How far do you think a 90s-era Mac can go? Actually, it can go to Mars. NASA’s rover Perseverance, which reached the Red Planet on February 18, is powered by the PowerPC 750 processor, the same chip that is inside the iconic 1998 iMac G3.
According to New Scientist (via Gizmodo), the Mars Perseverance rover uses the RISC CPUs that Apple went all in on before switching to Intel. The iMac G3 was colorful (you could see through it), and it ultimately saved Apple from bankruptcy.
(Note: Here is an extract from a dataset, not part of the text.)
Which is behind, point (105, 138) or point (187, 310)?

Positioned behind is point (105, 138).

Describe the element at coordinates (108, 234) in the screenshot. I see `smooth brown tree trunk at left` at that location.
The PowerPC 750 was a single-core 233MHz processor with 6 million transistors, which is now considered slow, but it was the first to incorporate dynamic branch prediction and is still used in modern processors.
Given that the Perseverance launch was in July 2020, you could be wondering why it’s using such an old processor. What it comes down to is reliability.
There’s also a pretty big difference between the iMac G3 CPU and the one inside the rover. This PowerPC 750 chip can withstand 200,000 to 1,000,000 Rads and temperatures between -55 and 125 degrees Celsius.
Given that Mars doesn’t have the same type of atmosphere as Earth, one flash of sunlight could damage the rover before its adventure can even begin.
Apple used PowerPC chips on Mac until 2005, then switched to Intel. Nowadays, Apple is making a new transition to its own Apple Silicon processors, starting with the M1 chip on MacBook Air, MacBook Pro, and Mac Mini.
“A charged particle that’s racing through the galaxy can pass through a device and wreak havoc,” James LaRosa at BAE Systems told NewScientist. “It can literally knock electrons loose; it can cause electronic noise and signal spikes within the circuit.”